== WORK TO COMPLETE ==
Rewrite the text lines of all the records below, replacing "Google Maps" with "OpenStreetMap" and changing nothing else. Leave out the pictures.

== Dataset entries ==
━━━━━━━━━━━━━━━━

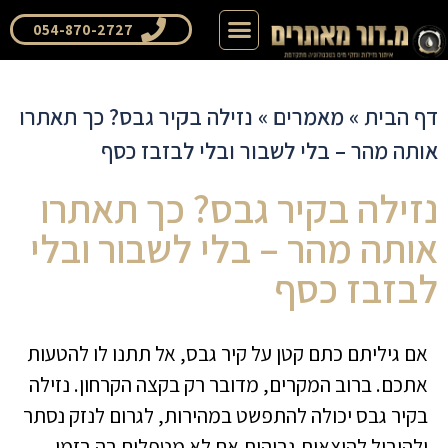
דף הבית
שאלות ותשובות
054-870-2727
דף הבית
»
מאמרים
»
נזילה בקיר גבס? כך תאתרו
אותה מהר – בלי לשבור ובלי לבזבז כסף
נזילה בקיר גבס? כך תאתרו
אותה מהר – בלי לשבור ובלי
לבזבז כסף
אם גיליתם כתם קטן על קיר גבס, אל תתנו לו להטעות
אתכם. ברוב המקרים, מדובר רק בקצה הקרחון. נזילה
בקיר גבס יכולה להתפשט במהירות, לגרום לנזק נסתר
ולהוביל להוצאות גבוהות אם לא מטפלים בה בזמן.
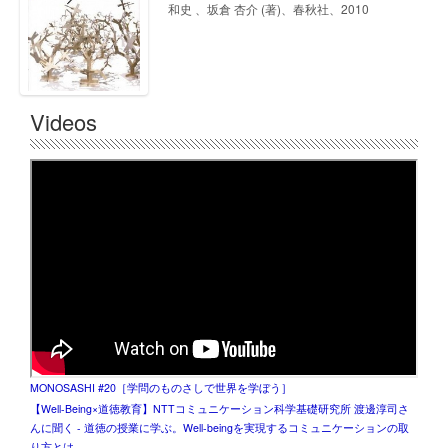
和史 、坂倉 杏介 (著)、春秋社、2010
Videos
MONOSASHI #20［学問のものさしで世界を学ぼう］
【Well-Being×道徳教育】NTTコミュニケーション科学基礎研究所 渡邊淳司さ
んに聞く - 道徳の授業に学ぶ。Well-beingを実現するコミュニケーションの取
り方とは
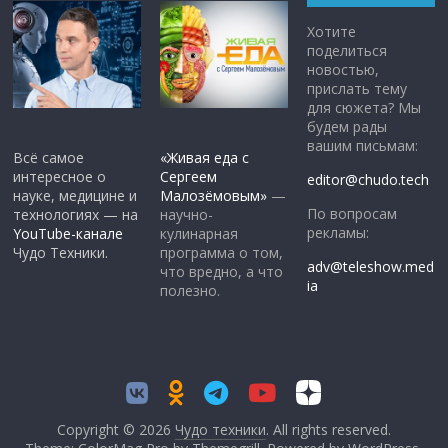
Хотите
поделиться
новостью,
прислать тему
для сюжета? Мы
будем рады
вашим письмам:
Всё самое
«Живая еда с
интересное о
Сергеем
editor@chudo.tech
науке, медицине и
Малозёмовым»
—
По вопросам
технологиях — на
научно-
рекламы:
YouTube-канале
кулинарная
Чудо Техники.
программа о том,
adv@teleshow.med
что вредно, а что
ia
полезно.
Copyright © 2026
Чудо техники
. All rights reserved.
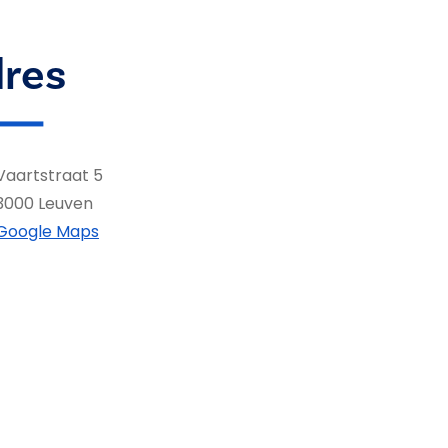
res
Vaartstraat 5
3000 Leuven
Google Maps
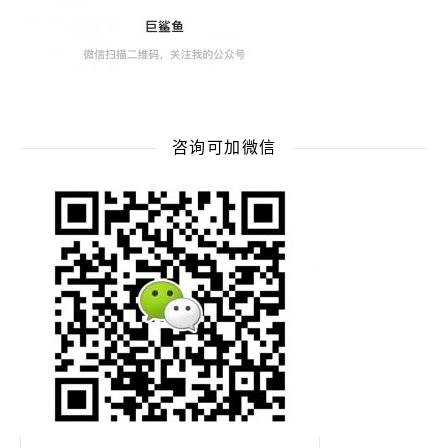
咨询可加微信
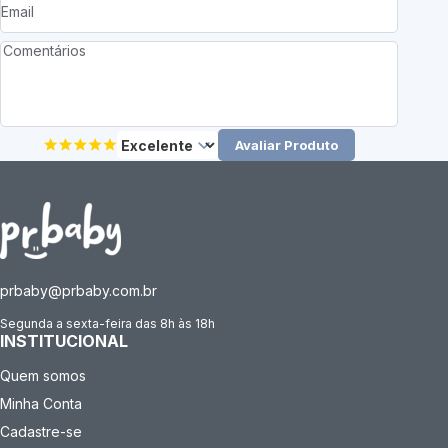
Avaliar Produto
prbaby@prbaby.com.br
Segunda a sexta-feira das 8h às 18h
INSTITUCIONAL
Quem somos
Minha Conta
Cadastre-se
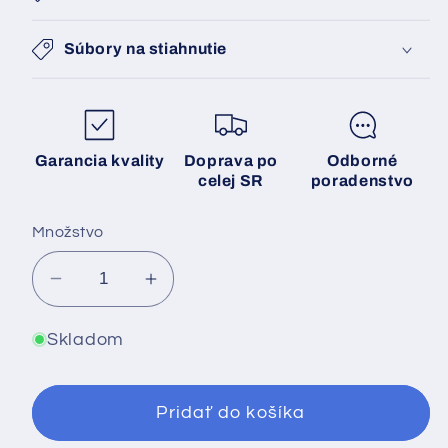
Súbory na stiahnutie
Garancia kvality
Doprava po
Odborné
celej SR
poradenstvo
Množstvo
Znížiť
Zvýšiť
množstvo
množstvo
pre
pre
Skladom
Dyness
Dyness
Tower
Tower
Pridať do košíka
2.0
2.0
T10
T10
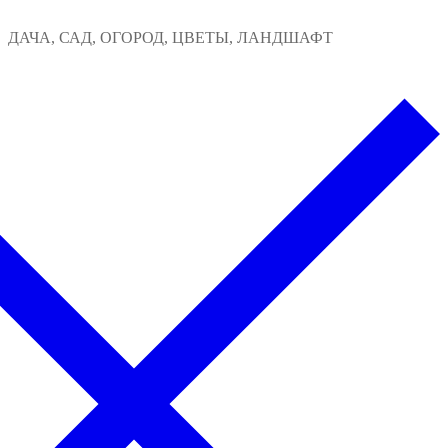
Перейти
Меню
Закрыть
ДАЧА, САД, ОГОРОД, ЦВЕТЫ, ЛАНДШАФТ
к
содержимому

━━━━━━━━━━━━━━━━

== EXPECTED ANSWER ==
דף הבית
שאלות ותשובות
054-870-2727
דף הבית
»
מאמרים
»
נזילה בקיר גבס? כך תאתרו
אותה מהר – בלי לשבור ובלי לבזבז כסף
נזילה בקיר גבס? כך תאתרו
אותה מהר – בלי לשבור ובלי
לבזבז כסף
אם גיליתם כתם קטן על קיר גבס, אל תתנו לו להטעות
אתכם. ברוב המקרים, מדובר רק בקצה הקרחון. נזילה
בקיר גבס יכולה להתפשט במהירות, לגרום לנזק נסתר
ולהוביל להוצאות גבוהות אם לא מטפלים בה בזמן.
和史 、坂倉 杏介 (著)、春秋社、2010
Videos
MONOSASHI #20［学問のものさしで世界を学ぼう］
【Well-Being×道徳教育】NTTコミュニケーション科学基礎研究所 渡邊淳司さ
んに聞く - 道徳の授業に学ぶ。Well-beingを実現するコミュニケーションの取
り方とは
Хотите
поделиться
новостью,
прислать тему
для сюжета? Мы
будем рады
вашим письмам:
Всё самое
«Живая еда с
интересное о
Сергеем
editor@chudo.tech
науке, медицине и
Малозёмовым»
—
По вопросам
технологиях — на
научно-
рекламы:
YouTube-канале
кулинарная
Чудо Техники.
программа о том,
adv@teleshow.med
что вредно, а что
ia
полезно.
Copyright © 2026
Чудо техники
. All rights reserved.
res
Vaartstraat 5
3000 Leuven
OpenStreetMap
咨询可加微信
Avaliar Produto
prbaby@prbaby.com.br
Segunda a sexta-feira das 8h às 18h
INSTITUCIONAL
Quem somos
Minha Conta
Cadastre-se
Súbory na stiahnutie
Garancia kvality
Doprava po
Odborné
celej SR
poradenstvo
Množstvo
Znížiť
Zvýšiť
množstvo
množstvo
pre
pre
Skladom
Dyness
Dyness
Tower
Tower
Pridať do košíka
2.0
2.0
T10
T10
Перейти
Меню
Закрыть
ДАЧА, САД, ОГОРОД, ЦВЕТЫ, ЛАНДШАФТ
к
содержимому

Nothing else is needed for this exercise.